I didn't end up backing it though because I didn't want to dump $250 on a v1 product would likely have many issues to sort out. That and the ergonomics of the typing didn't look that great.
Using VIM saves you time and a smart user will search out the ways the editor can help her, but there's no value in making the user go cold turkey.
Opening up a virgin vim session on a new system kind of makes you realize how much you'll miss out on if you don't know about :set number, :set wrap, :set syntax <whatever>.
You can disable the menus, and using MacVim doesn't require you to use the menus. I use Vim 100% with the keyboard, and I still use MacVim.
No other text editor has as many developers working on
plugins than VIM. Virtually anything that exists in
another text editor which isn’t mouse driven has some
very popular, very supported, very documented plugin
you can use.
And the Vim equivalent of org mode is what again? I'm a Steve Litt fan, but Vim Outliner isn't even in the same league as org mode.As a Vim user of many years I still believe it to be superior to emacs when it comes to editing text. That said, emacs is a vastly superior programming environment. And like many people I find org mode to be indispensible.
Happily, these things aren't either/or situations.
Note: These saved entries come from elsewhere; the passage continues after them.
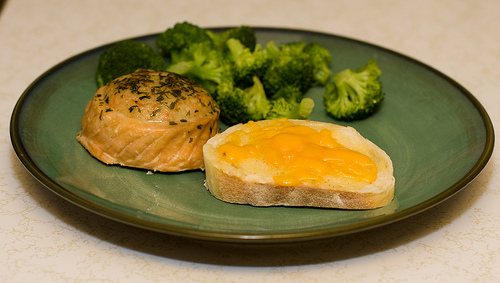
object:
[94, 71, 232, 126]
specks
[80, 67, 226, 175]
food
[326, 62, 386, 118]
broccoli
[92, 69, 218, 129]
herbs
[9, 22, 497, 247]
plate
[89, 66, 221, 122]
seasoning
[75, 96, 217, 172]
meat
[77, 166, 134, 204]
shadow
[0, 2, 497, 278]
counter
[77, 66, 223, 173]
fish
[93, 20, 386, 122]
broccoli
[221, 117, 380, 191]
cheese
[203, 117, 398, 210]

I still use Vim for quick text editing tasks, but for other matters evil+org mode lets me have the best of both worlds.
Edit: typos
VimWiki: https://github.com/vimwiki/vimwiki
Not 100% of the same functionality, but close enough for me as to not matter. For the missing features, I have the rest of the OS.
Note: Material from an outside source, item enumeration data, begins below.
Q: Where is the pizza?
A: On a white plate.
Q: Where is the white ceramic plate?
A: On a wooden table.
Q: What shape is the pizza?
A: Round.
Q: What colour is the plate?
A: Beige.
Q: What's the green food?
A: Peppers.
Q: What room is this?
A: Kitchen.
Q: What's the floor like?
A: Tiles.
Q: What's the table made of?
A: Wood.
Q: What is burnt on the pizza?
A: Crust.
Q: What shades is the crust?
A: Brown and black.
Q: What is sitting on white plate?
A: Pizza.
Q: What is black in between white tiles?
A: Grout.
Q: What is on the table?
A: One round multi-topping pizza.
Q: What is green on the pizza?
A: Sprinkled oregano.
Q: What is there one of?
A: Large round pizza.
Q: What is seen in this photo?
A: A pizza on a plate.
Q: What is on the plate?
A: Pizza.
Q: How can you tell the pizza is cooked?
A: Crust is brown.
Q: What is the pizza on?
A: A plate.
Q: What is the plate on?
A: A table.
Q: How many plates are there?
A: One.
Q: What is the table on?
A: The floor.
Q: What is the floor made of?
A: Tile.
I daresay it's impossible for someone to not use a tool, however complicated, for nearly 2000 hours and not become quite familiar with its operation.
This is also 1/5th of the (disputed) "magic number" of 10,000 hours to master a skill.
What I'm trying to say is: Yes, you can very much get through a year or more of using vim without leveraging it's power. (And you probably will, given how much there is to learn.)
I found a number of things just work way better in emacs than in vim. For example, web-mode was a revelation for me. I could never get vim to get syntax right in mixed HTML-JS files.
Ability to edit very large files with ease was another one in favour of emacs. Vim would freeze up for a seconds or two while saving even half a megabyte file.
helm and family blew my mind away.
Another win spacemacs is it does not hide default emacs functionality. All default emacs keyboard shortcuts would always work, so learning vanilla emacs is still helpful.
Once I got to know spacemacs shortcut layout, it was surprisingly intutive.
(YMMV)
But it's not nearly as portable as vanilla vim. Even vim with several plugins, including vimproc and Unite, I've found is a lot more portable than Spacemacs. Spacemacs is a lot slower as well.
For me, unfortunately portability is really important, which is why so far nothing has been able to sway me away from my trusty tmux + vim + Unite combination.
The minor upgrade in functionality wasn't worth the instability.